**What the task requires**:
Can you reproduce the data below verbatim, from the line with "elevation (m): 150" up to and including the line with "locality: Vicinity of Orosi"?

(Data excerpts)
+++
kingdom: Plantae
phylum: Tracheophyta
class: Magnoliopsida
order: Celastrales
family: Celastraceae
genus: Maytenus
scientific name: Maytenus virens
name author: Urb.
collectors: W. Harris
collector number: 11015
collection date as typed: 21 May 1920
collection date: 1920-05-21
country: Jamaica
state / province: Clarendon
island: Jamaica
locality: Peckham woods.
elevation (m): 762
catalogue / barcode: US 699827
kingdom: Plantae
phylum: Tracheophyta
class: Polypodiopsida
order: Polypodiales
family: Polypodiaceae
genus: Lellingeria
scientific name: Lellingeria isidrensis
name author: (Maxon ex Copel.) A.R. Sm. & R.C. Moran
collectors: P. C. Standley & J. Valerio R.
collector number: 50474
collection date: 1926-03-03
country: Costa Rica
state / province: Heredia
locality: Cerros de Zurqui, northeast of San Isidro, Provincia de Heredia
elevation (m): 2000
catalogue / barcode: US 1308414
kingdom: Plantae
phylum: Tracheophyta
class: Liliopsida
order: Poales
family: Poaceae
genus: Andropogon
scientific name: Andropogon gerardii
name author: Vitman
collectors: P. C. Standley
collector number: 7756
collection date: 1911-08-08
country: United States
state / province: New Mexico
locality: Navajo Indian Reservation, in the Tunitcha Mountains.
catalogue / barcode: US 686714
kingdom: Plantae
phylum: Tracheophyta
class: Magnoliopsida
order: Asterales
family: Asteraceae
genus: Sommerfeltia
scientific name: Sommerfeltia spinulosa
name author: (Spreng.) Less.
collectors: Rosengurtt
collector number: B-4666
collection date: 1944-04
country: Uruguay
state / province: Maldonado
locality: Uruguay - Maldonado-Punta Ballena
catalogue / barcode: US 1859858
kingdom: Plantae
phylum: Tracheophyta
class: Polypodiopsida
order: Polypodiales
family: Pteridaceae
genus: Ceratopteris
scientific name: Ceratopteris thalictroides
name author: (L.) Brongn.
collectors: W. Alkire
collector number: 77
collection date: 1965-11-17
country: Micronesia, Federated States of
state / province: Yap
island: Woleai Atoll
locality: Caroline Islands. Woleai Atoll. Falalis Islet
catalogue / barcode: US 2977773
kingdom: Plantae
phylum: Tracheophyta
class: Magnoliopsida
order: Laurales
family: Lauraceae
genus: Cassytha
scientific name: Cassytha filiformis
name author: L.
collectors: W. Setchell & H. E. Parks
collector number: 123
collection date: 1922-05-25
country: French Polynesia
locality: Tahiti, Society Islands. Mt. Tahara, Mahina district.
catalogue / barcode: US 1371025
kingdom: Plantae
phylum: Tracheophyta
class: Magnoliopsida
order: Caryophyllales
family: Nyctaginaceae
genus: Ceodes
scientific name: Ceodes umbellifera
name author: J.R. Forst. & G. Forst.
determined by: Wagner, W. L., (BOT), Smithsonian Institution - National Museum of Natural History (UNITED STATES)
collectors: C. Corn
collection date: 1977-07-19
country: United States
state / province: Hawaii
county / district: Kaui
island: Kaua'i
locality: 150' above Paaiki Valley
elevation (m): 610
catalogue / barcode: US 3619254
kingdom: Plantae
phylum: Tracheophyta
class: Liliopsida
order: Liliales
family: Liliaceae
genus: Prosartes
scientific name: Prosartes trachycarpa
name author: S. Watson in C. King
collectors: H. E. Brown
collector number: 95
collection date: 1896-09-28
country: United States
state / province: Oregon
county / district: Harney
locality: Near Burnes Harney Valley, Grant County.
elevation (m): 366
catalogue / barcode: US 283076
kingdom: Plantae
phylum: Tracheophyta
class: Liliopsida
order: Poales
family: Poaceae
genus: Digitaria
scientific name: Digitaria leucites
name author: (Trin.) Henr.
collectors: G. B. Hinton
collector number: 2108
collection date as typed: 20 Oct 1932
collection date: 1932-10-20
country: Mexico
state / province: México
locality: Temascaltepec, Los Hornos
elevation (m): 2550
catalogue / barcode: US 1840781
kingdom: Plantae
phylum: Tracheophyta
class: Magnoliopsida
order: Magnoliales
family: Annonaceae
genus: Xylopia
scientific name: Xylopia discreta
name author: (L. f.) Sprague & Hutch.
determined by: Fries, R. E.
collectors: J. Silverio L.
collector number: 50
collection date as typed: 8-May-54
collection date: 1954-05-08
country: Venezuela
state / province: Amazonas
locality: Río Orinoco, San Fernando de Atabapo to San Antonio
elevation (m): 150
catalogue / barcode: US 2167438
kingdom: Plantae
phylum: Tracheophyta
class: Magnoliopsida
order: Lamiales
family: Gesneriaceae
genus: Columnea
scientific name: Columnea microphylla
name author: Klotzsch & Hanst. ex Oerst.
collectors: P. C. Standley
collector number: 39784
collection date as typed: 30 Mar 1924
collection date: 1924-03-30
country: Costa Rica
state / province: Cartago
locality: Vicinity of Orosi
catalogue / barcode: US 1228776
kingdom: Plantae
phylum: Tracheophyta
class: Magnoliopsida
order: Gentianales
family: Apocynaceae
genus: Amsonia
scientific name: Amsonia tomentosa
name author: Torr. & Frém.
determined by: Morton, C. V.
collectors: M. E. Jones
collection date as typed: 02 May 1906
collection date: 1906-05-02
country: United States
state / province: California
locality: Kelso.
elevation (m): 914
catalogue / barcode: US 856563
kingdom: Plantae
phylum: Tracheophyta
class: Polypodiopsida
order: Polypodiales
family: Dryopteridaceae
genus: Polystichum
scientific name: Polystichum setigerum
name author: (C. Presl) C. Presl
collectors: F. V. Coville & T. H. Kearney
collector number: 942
+++
**Complete response**:
elevation (m): 150
catalogue / barcode: US 2167438
kingdom: Plantae
phylum: Tracheophyta
class: Magnoliopsida
order: Lamiales
family: Gesneriaceae
genus: Columnea
scientific name: Columnea microphylla
name author: Klotzsch & Hanst. ex Oerst.
collectors: P. C. Standley
collector number: 39784
collection date as typed: 30 Mar 1924
collection date: 1924-03-30
country: Costa Rica
state / province: Cartago
locality: Vicinity of Orosi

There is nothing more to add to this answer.